Explore the material -
**A.** In the passage on ND-range kernels, rewrite the span from "If we can structure" to "previous numbers generated.", changing "ND-range" to "NDRange" wherever it appears.
**B.** Summarize the passage on ND-range kernels in two sentences.
**C.** In the passage on ND-range kernels, which sizes are specified when parallel_for is invoked with an nd_range?

:: Extracted text

If we can structure our algorithm so that work-items don’t need to communicate much (or at all), then ND-range is a great way to generate work to keep the spatial pipeline full!
A good example of a kernel that is efficient with an ND-range feeding the pipeline is a random number generator, where creation of numbers in the sequence is independent of the previous numbers generated.
The example shows a parallel_for invocation that uses a range, with only a global size specified. We can alternately use the parallel_for invocation style that takes an nd_range, where both the global work size and local work-group sizes are specified. FPGAs can very efficiently implement work-group local memory from on-chip resources, so feel free to use work-groups whenever they make sense, either because we want work-group local memory or because having work-group IDs available simplifies our code.
The example in Figure 17-17 assumes that generate_random_number_from_ID(I) is a random number generator which has been written to be safe and correct when invoked in a parallel way. For example, if different work-items in the parallel_for range execute the function, we expect different sequences to be created by each work-item, with each sequence adhering to whatever distribution is expected from the generator. Parallel random number generators are themselves a complex topic, so it is a good idea to use libraries or to learn about the topic through techniques such as block skip-ahead algorithms.

::::
:: Excerpted data

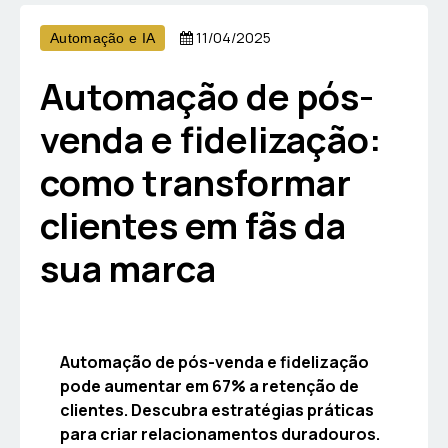
11/04/2025
Automação e IA
Automação de pós-
venda e fidelização:
como transformar
clientes em fãs da
sua marca
Automação de pós-venda e fidelização
pode aumentar em 67% a retenção de
clientes. Descubra estratégias práticas
para criar relacionamentos duradouros.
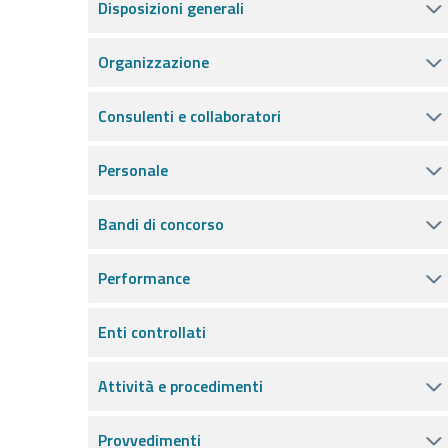
Disposizioni generali
Organizzazione
Consulenti e collaboratori
Personale
Bandi di concorso
Performance
Enti controllati
Attività e procedimenti
Provvedimenti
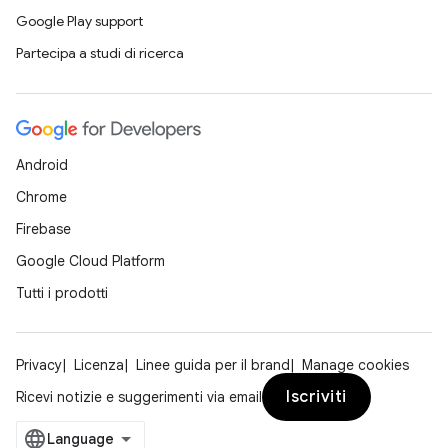
Google Play support
Partecipa a studi di ricerca
Android
Chrome
Firebase
Google Cloud Platform
Tutti i prodotti
Privacy
Licenza
Linee guida per il brand
Manage cookies
Iscriviti
Ricevi notizie e suggerimenti via email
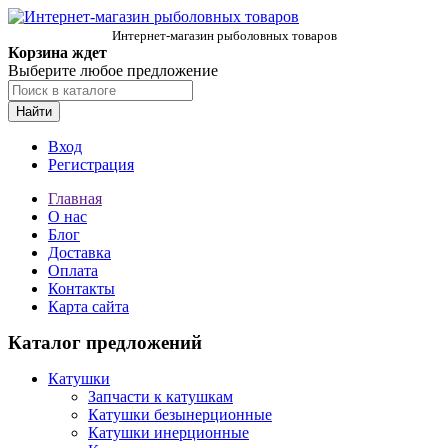
Интернет-магазин рыболовных товаров
Корзина ждет
Выберите любое предложение
Найти
Вход
Регистрация
Главная
О нас
Блог
Доставка
Оплата
Контакты
Карта сайта
Каталог предложений
Катушки
Запчасти к катушкам
Катушки безынерционные
Катушки инерционные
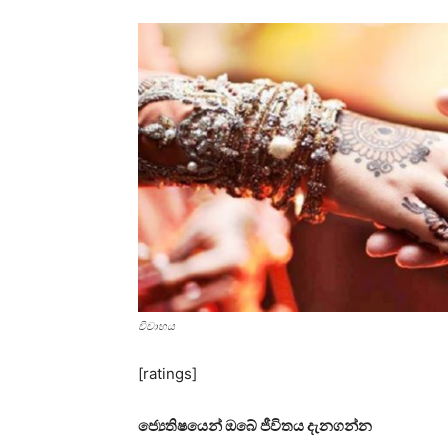
විවාහය
[ratings]
ජ්‍යෙතිෂයෙන් ඔබේ ජීවිතය දැනගන්න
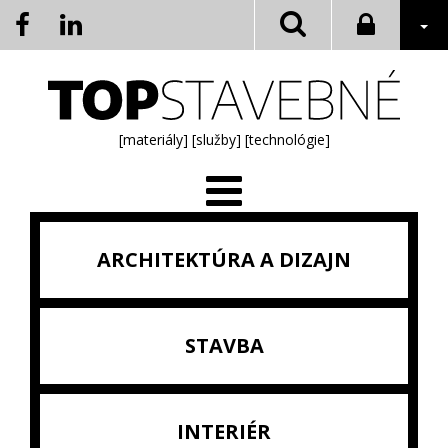
[materiály]
[služby]
[technológie]
ARCHITEKTÚRA A DIZAJN
STAVBA
INTERIÉR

::::

Responses to the exercise -
**A.**
If we can structure our algorithm so that work-items don’t need to communicate much (or at all), then NDRange is a great way to generate work to keep the spatial pipeline full!
A good example of a kernel that is efficient with an NDRange feeding the pipeline is a random number generator, where creation of numbers in the sequence is independent of the previous numbers generated.

**B.** ND-range is a good way to keep the spatial pipeline full when work-items need to communicate little or not at all, as in a random number generator where each number is independent of the ones generated before it. FPGAs implement work-group local memory efficiently from on-chip resources, so work-groups can be used whenever they make sense, and because parallel random number generators are a complex topic, it is wise to rely on libraries or study techniques such as block skip-ahead algorithms.

**C.** Both the global work size and the local work-group sizes.